ちなみに今回は周囲に人がいるので、甘さ控えめを意識しました。
「では、皆さん! 講義を始めたいと思います。5人のグループに分かれて下さい。妻は穂河さんに任せて宜しいでしょうか?」
「光栄ですわ」
「そこの三人は、三人だけでお願いします。念の為聞きますが、どなたか彼女達と組みたい方はいらっしゃいますか?」
首を振る方、手を振る方、肩を竦める方、三人を否定的な眼差しで凝視する方々。
誰一人として々グループに所属したい女性はいないらしかった。
「穂河さん達のグループはこちらに。三人は一番奥のそちらでお願いします」
「せんせ! ひどっ!」
夫に駆け寄ろうとするも、見事な女性バリケードが出ていて許されない。
冷ややかに見降ろされて、手首を掴まれて、あるいは突き飛ばされるようにして、挙句は蹴られて所定の位置へつかされた。

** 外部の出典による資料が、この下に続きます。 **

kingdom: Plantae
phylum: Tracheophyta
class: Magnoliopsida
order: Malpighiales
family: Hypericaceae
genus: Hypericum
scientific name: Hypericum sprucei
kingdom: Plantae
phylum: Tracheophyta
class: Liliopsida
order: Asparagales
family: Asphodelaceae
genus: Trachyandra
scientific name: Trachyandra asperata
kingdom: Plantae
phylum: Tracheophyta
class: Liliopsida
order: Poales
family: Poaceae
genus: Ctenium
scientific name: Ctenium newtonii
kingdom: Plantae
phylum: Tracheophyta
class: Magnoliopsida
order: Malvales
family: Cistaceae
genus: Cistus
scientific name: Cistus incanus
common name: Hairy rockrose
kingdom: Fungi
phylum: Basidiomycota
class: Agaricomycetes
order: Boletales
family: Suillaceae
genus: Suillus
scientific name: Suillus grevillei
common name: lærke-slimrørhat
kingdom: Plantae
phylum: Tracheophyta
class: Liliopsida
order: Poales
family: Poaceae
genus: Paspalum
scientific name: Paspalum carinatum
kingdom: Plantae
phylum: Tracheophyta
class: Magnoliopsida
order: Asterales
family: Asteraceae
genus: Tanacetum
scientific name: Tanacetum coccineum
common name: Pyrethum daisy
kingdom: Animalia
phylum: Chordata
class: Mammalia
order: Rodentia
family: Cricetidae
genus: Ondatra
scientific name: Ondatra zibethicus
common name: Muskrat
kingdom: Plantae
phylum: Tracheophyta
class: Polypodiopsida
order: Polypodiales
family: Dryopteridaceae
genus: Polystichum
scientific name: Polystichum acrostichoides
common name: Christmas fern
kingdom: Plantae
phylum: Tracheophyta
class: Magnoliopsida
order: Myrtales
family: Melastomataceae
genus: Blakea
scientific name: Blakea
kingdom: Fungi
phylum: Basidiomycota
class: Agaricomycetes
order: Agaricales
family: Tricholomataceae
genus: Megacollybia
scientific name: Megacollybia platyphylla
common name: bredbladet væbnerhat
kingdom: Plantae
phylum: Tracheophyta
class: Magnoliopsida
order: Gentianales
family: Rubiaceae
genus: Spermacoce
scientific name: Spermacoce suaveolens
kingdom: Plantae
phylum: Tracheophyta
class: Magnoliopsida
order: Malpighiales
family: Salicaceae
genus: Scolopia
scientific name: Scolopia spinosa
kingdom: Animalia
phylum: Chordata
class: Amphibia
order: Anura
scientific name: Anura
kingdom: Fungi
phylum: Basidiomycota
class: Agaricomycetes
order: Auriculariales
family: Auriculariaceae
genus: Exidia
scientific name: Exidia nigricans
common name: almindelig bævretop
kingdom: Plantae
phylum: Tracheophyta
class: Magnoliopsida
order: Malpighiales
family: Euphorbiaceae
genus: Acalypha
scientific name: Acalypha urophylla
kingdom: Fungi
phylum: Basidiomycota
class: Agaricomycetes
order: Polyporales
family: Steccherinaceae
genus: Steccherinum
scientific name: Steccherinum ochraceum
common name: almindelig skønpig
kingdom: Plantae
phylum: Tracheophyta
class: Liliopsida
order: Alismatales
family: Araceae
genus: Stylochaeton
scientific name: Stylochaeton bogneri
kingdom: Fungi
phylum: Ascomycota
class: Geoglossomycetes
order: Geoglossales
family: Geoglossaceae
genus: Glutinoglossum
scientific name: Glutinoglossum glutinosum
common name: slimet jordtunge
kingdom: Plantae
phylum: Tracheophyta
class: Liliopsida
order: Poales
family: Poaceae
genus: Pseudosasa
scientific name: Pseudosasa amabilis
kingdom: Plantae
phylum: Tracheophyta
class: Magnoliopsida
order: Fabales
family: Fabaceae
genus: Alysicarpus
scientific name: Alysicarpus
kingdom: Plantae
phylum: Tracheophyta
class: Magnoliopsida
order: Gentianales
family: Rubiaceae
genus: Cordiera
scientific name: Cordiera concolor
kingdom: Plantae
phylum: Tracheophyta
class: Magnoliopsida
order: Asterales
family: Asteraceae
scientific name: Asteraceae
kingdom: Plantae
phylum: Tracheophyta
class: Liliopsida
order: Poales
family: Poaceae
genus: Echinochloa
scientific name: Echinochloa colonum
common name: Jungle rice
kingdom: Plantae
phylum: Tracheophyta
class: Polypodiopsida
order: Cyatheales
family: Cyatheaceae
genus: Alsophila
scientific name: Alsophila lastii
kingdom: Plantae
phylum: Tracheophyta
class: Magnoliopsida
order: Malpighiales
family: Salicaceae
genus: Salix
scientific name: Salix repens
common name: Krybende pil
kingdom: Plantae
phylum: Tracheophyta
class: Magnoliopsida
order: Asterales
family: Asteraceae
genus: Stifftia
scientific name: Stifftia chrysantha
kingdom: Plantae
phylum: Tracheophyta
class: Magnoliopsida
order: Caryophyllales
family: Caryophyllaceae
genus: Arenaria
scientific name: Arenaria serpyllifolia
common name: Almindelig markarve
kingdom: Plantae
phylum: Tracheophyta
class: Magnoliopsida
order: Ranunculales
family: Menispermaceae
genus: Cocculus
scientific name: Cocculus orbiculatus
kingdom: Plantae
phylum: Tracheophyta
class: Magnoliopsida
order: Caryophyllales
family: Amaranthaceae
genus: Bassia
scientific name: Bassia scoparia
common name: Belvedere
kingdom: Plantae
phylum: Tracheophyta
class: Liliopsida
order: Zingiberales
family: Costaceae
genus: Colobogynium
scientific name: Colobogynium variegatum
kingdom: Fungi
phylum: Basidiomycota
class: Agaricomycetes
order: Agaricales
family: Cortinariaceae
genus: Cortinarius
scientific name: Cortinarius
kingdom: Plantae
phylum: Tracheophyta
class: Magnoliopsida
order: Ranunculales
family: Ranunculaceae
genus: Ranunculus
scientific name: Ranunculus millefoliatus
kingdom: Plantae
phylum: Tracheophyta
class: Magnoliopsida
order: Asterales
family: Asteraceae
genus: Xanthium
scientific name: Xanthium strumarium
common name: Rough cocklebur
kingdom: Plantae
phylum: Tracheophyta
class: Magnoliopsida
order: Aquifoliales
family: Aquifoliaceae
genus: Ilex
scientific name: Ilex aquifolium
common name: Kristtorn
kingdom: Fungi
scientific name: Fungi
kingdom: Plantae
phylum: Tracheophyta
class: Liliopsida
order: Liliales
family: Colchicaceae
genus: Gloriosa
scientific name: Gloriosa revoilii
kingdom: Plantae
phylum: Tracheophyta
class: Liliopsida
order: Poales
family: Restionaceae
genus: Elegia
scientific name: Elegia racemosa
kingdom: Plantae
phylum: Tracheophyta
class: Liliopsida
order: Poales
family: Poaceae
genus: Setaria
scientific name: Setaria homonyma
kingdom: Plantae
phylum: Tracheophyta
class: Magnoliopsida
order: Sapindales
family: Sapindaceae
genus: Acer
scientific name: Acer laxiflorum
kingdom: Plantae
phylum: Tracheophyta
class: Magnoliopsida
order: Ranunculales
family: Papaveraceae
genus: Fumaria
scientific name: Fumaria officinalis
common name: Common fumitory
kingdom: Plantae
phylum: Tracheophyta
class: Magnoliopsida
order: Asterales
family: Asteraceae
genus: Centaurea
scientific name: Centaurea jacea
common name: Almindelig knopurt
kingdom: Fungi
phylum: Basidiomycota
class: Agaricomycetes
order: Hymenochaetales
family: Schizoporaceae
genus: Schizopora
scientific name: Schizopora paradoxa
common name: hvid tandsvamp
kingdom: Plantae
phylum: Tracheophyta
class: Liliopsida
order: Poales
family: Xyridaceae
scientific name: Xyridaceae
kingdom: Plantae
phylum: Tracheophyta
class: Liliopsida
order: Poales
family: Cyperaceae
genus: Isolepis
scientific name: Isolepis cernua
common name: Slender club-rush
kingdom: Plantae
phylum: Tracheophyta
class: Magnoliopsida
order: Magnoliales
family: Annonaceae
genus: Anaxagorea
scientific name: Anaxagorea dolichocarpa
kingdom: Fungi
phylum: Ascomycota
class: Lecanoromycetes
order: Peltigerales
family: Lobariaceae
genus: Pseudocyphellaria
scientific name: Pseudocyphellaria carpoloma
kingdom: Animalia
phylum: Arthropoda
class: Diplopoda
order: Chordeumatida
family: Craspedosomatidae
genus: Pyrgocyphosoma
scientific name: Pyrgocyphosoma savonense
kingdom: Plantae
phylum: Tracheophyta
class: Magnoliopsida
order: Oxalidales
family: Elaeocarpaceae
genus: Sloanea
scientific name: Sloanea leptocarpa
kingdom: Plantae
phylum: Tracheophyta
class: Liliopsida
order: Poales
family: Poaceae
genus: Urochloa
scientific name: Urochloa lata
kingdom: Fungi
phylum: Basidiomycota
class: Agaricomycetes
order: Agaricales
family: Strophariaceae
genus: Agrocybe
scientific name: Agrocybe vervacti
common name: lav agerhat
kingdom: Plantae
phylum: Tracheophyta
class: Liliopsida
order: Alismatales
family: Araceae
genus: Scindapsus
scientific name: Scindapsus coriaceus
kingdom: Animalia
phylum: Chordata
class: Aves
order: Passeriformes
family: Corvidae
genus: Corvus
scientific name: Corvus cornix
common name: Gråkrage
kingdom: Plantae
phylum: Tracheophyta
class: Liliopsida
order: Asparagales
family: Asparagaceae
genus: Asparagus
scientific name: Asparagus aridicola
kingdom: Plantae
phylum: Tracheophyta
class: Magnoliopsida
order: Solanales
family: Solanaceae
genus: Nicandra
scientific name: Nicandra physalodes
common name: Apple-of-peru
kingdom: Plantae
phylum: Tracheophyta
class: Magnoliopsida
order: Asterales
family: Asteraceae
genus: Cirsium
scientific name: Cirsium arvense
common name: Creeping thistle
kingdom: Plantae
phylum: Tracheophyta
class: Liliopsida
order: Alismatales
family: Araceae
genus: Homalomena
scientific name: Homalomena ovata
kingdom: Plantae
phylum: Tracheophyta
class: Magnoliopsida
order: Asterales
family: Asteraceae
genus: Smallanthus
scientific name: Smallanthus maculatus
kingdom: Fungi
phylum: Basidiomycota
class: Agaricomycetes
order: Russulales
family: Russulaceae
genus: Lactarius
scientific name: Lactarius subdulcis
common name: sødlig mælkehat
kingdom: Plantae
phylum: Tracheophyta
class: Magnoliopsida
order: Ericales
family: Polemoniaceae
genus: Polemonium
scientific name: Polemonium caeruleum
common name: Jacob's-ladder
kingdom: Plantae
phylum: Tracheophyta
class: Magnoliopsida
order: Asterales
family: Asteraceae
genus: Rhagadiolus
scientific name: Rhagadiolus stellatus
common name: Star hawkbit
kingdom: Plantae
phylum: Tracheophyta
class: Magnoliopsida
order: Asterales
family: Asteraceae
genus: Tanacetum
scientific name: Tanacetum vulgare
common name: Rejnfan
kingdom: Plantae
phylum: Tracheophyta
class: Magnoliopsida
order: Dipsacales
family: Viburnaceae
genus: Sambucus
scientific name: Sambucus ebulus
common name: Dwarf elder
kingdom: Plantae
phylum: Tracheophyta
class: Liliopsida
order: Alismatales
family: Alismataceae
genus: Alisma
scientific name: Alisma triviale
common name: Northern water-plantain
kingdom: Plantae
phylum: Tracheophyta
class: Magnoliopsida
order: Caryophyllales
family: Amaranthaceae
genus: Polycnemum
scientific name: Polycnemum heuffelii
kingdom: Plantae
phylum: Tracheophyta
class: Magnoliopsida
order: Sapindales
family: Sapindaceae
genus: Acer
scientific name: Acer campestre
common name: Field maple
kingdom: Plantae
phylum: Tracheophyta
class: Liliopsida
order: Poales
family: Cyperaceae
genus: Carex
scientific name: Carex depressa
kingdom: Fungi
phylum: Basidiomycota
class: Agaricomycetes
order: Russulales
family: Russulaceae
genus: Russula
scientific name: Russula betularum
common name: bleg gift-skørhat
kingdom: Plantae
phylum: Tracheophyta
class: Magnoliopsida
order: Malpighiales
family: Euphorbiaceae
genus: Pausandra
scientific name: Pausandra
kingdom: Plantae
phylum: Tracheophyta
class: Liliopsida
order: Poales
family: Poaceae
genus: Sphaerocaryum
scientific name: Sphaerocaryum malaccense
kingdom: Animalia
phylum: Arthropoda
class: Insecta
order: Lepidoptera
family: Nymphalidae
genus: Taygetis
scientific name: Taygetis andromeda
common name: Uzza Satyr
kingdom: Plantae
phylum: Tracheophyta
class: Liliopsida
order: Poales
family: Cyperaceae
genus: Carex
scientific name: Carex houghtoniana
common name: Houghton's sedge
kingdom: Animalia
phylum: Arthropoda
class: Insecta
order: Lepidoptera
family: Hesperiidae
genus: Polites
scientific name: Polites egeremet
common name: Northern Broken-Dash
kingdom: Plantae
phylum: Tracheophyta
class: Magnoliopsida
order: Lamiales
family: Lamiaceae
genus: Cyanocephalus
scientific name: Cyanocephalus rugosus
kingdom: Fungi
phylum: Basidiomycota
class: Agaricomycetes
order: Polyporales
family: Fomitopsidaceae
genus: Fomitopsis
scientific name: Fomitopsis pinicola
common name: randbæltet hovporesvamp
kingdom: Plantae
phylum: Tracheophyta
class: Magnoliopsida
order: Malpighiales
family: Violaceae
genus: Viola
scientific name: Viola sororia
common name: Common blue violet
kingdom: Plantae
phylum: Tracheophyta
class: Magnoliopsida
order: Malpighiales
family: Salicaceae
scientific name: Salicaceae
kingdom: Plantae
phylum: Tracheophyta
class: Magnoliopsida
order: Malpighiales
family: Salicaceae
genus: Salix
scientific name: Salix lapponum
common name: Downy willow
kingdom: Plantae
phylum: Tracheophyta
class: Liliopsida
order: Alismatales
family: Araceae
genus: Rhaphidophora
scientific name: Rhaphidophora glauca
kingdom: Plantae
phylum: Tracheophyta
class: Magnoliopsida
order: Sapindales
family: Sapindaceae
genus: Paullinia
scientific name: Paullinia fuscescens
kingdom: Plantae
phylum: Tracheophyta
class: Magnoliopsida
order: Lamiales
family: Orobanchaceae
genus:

酷い対応だったにも関わらず、夫を含め誰一人として止める者はいなかった。
「さぁ、ゆっくりと召し上がって下さい」
教えるのが上手すぎる夫の説明は解かりやすい。
特に目立った失敗をしたグループはいなかったようだ。
何時もなら終了後の質問が相次ぐのかもしれないが、今日は私に遠慮しているらしく、夫に私、既に友人認定された三人のテーブルへ足を運ぼうとするのは、間抜けとしかいいようがない三人しかいない。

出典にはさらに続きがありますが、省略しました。